Les travailleurs et les personnes âgées sont à risque

D’autres travailleurs doivent se battre pour obtenir un soutien. Le Toronto Star rapporte que l’Union internationale des employés des services (SEIU) a déposé une demande auprès de la Commission des relations de travail de l’Ontario pour obtenir une aide immédiate afin de « protéger la vie des employés et des résidents », dont une ordonnance pour placer les foyers de soins sous le contrôle direct du ministère de la Santé et des Soins de longue durée.

Le SEIU « allègue plusieurs préoccupations en matière de santé et de sécurité au travail, notamment l’absence de transparence concernant les infections à la COVID-19, une grave pénurie de personnel et d’équipements de protection individuelle à Altamont Care Community, Anson Place et Eatonville Care Center, où se sont produites certaines des plus graves éclosions de la province ».

Selon une déclaration écrite du délégué syndical en chef du SEIU à Eatonville, un établissement où 36 personnes âgées sont déjà décédées, les travailleurs n’ont reçu pour ainsi dire aucune information sur les infections et il y a un manque cruel de personnel.

« Il est impossible d’aplatir la courbe à Eatonville quand une partie du personnel et la moitié des résidents sont infectés, sans qu’on nous dise qui », peut-on lire dans la déclaration.

La crainte de tomber malade

Emily, une travailleuse de soins de longue durée représentée par Unifor, dit avoir peur d’aller travailler. « Aller au travail, l’anxiété qui en découle… je m’occupe des personnes les plus vulnérables avec la peur d’être en contact avec la COVID-19 et, pire encore, de la transmettre à ma famille », dit-elle. Regardez la vidéo d’Unifor « Safer Work, Better Care, Fair Pay for health care workers ».

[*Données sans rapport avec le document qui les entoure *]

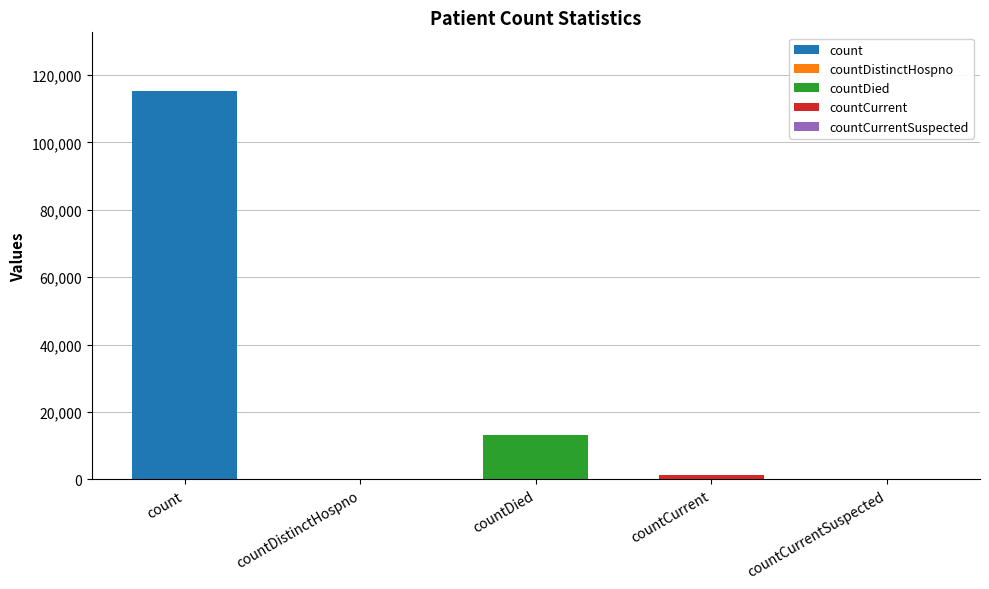

Is it true that the value at countCurrentSuspected is -63337?

False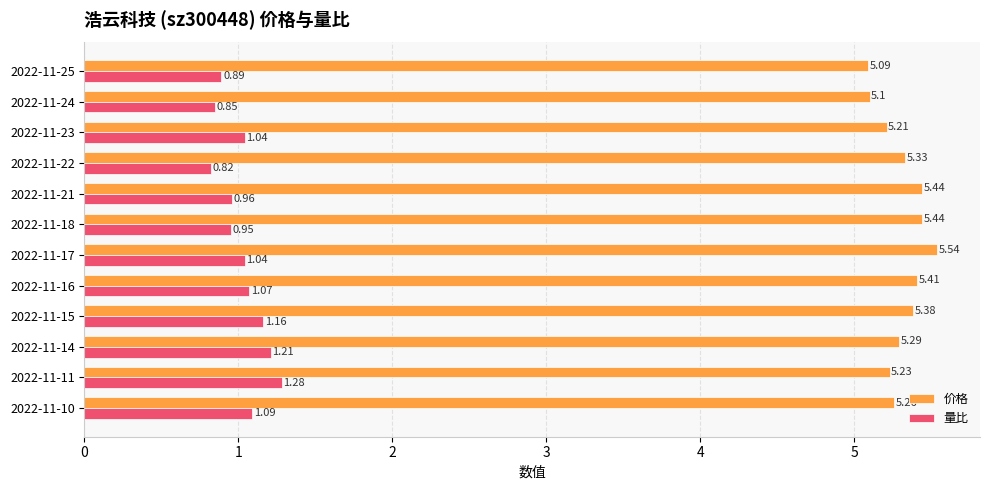

Rank the series at 2022-11-17 from lowest to highest value.

量比, 价格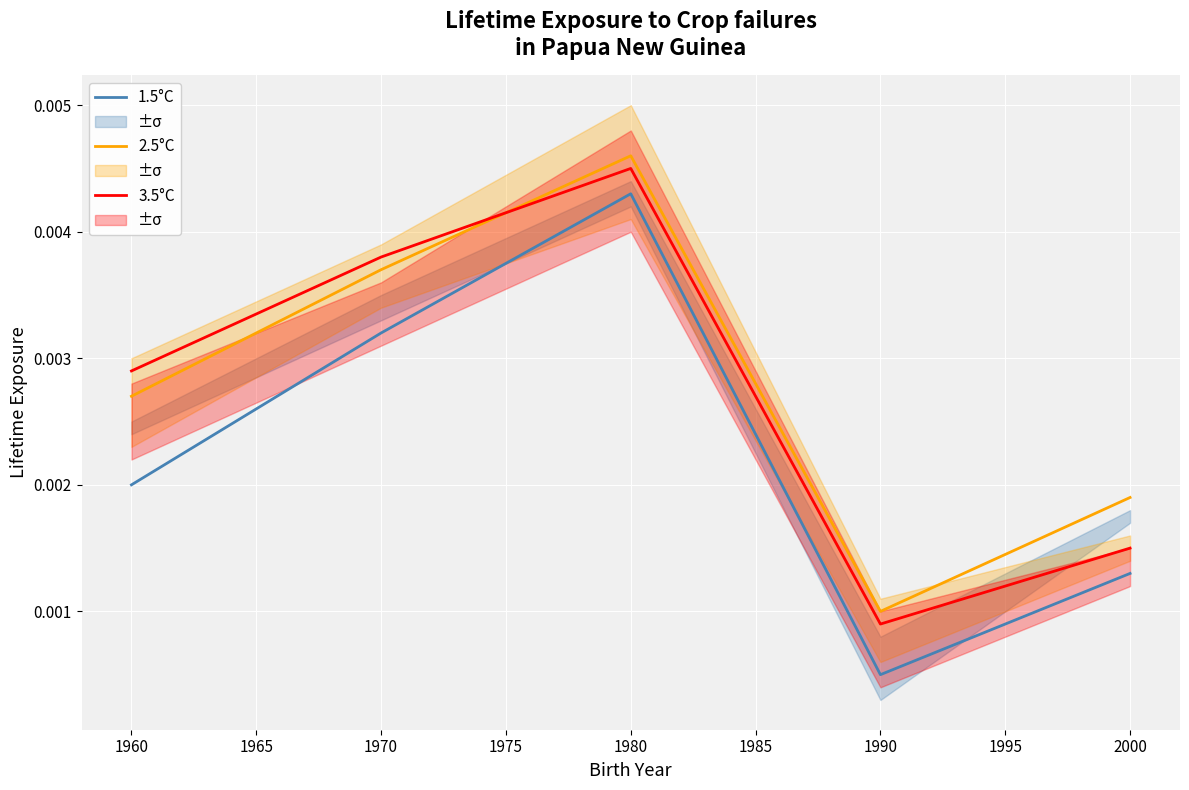

At which label does 3.5°C reach its peak?

1980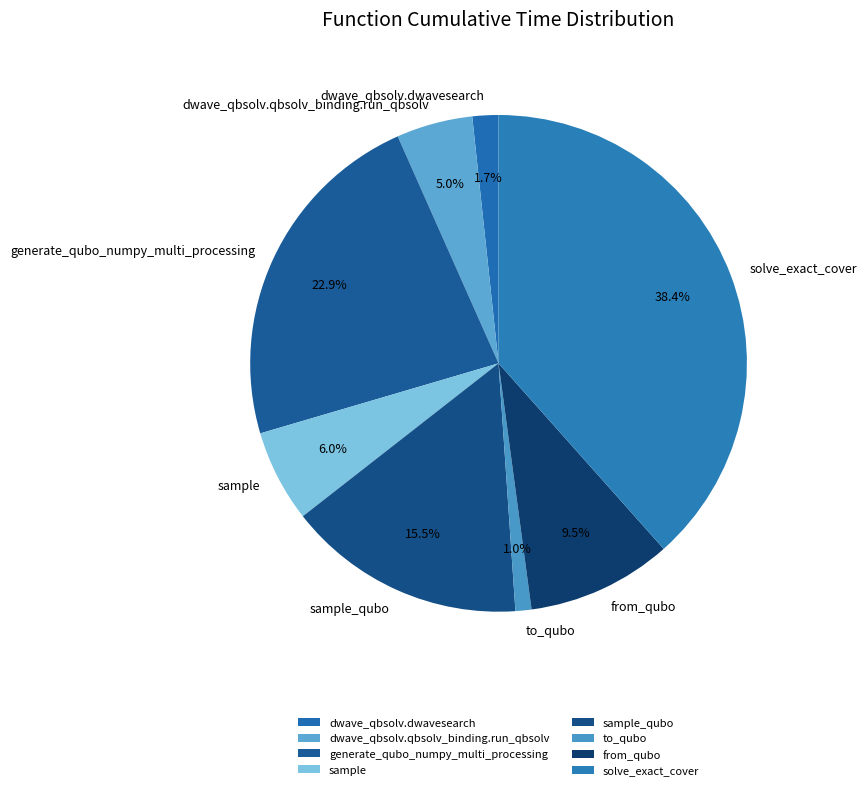

True or false: sample accounts for 6% of the total.

True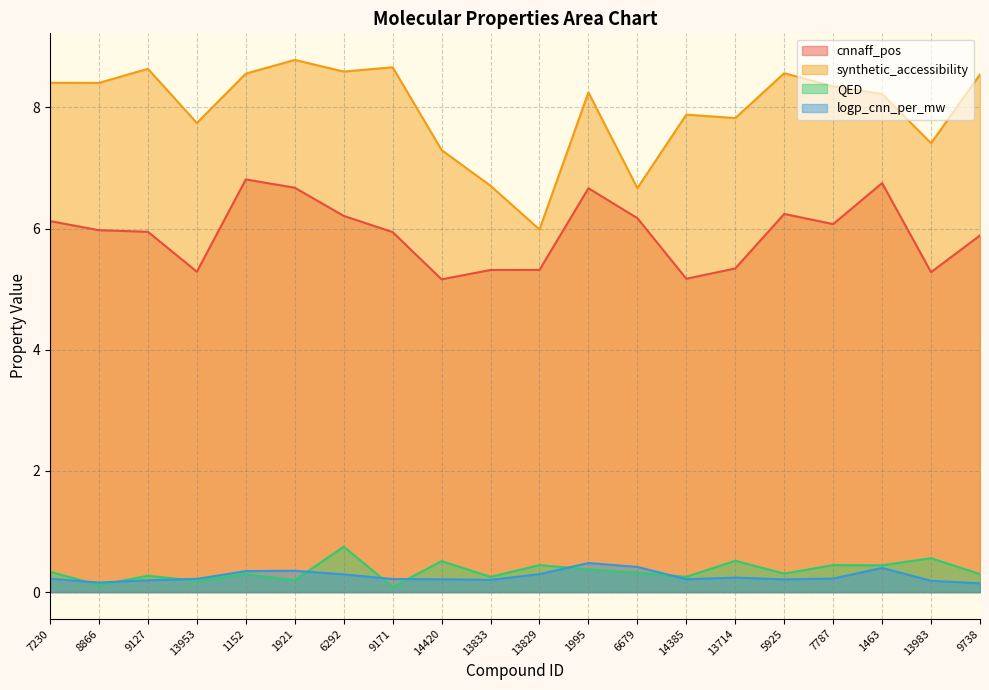

What are all the series names shown in the legend?

cnnaff_pos, synthetic_accessibility, QED, logp_cnn_per_mw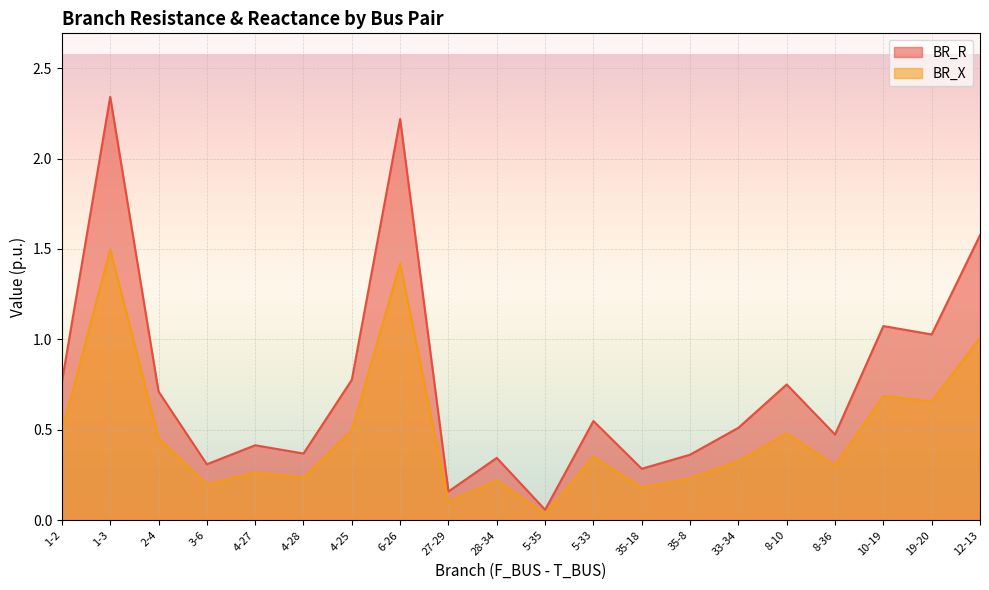

Which series has the largest range (max minus min)?

BR_R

À la mi-avril, les pires craintes d’Emily se sont concrétisées lorsqu’elle a été testée positive à la COVID-19. « Malgré toutes les précautions que j’ai prises, le virus m’a rattrapée », a déclaré cette Ontarienne de 39 ans, mère de deux fillettes âgées de cinq et neuf ans. « Chaque jour, je surveille mes deux filles pour détecter les symptômes, en priant de ne pas les avoir infectées en leur faisant des câlins et en leur donnant des bisous ».

À l’instar de milliers de travailleurs des soins de longue durée et de soignants qui s’occupent de personnes âgées, elle appelle à des changements.

« Il faut examiner attentivement ce que nos gouvernements auraient pu faire pour protéger les travailleurs de la santé et la communauté en général. Il est temps de changer les choses dans le domaine des soins de santé. Surtout dans les soins de longue durée », a déclaré Emily dans son message vidéo, tourné alors qu’elle était en isolement.

Le président national du SCFP est d’accord : « En fin de compte, il faut reconnaître les soins de longue durée pour ce qu’ils sont, à savoir des soins de santé. Ils doivent être correctement financés et assujettis à des normes claires et cohérentes partout au pays. Les travailleurs qui s’occupent de nos aînés méritent un salaire adéquat et des emplois sûrs, afin que les résidents et les travailleurs puissent vivre en santé, en sécurité et dans la dignité », a déclaré M. Hancock.

Nos gouvernements ont réduit le financement et autorisé la privatisation des soins aux personnes âgées. Des études successives ont révélé que la privatisation est synonyme de moins de soins. Permettre à des sociétés dont l’intérêt premier est le profit des actionnaires de contrôler les décisions relatives aux soins des personnes âgées vulnérables est une erreur. La pandémie de COVID-19 a mis à nu les profondes fissures dans la façon dont nous nous occupons de nos aînés et il faut y remédier.

Ceux d’entre nous dont des membres de la famille résident dans ces établissements ou dont des êtres chers y travaillent attendent avec impatience ces corrections nécessaires. Les aînés et les travailleurs qui s’occupent d’eux méritent mieux.